Exercise inputs:
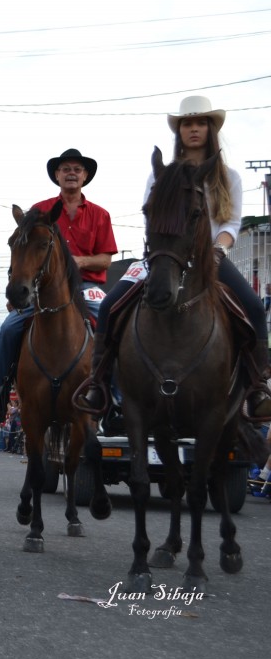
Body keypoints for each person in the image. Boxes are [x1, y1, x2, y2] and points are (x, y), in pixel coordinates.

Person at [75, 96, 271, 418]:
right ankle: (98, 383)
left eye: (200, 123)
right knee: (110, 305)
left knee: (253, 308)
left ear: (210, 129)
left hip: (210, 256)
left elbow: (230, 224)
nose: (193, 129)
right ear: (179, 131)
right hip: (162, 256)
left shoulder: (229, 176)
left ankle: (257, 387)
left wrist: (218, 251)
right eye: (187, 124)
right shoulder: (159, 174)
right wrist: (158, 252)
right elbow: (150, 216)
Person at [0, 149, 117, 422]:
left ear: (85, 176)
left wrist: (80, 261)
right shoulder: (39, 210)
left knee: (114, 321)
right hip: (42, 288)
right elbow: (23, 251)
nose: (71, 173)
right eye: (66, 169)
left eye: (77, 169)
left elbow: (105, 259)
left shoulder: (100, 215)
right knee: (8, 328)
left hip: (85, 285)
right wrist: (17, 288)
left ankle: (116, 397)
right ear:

Work to be completed:
A picture-free version of all the records, repeated exactly, is what to return.

Solution to this task:
Body keypoints for each person in the image. Boxes are [x1, y1, x2, y2] and points are (x, y), in pixel coordinates.

Person at [75, 96, 271, 418]:
right ankle: (98, 383)
left eye: (200, 123)
right knee: (110, 305)
left knee: (253, 308)
left ear: (210, 129)
left hip: (210, 256)
left elbow: (230, 224)
nose: (193, 129)
right ear: (179, 131)
right hip: (162, 256)
left shoulder: (229, 176)
left ankle: (257, 387)
left wrist: (218, 251)
right eye: (187, 124)
right shoulder: (159, 174)
right wrist: (158, 252)
right elbow: (150, 216)
Person at [0, 149, 117, 422]:
left ear: (85, 176)
left wrist: (80, 261)
right shoulder: (39, 210)
left knee: (114, 321)
right hip: (42, 288)
right elbow: (23, 251)
nose: (71, 173)
right eye: (66, 169)
left eye: (77, 169)
left elbow: (105, 259)
left shoulder: (100, 215)
right knee: (8, 328)
left hip: (85, 285)
right wrist: (17, 288)
left ankle: (116, 397)
right ear:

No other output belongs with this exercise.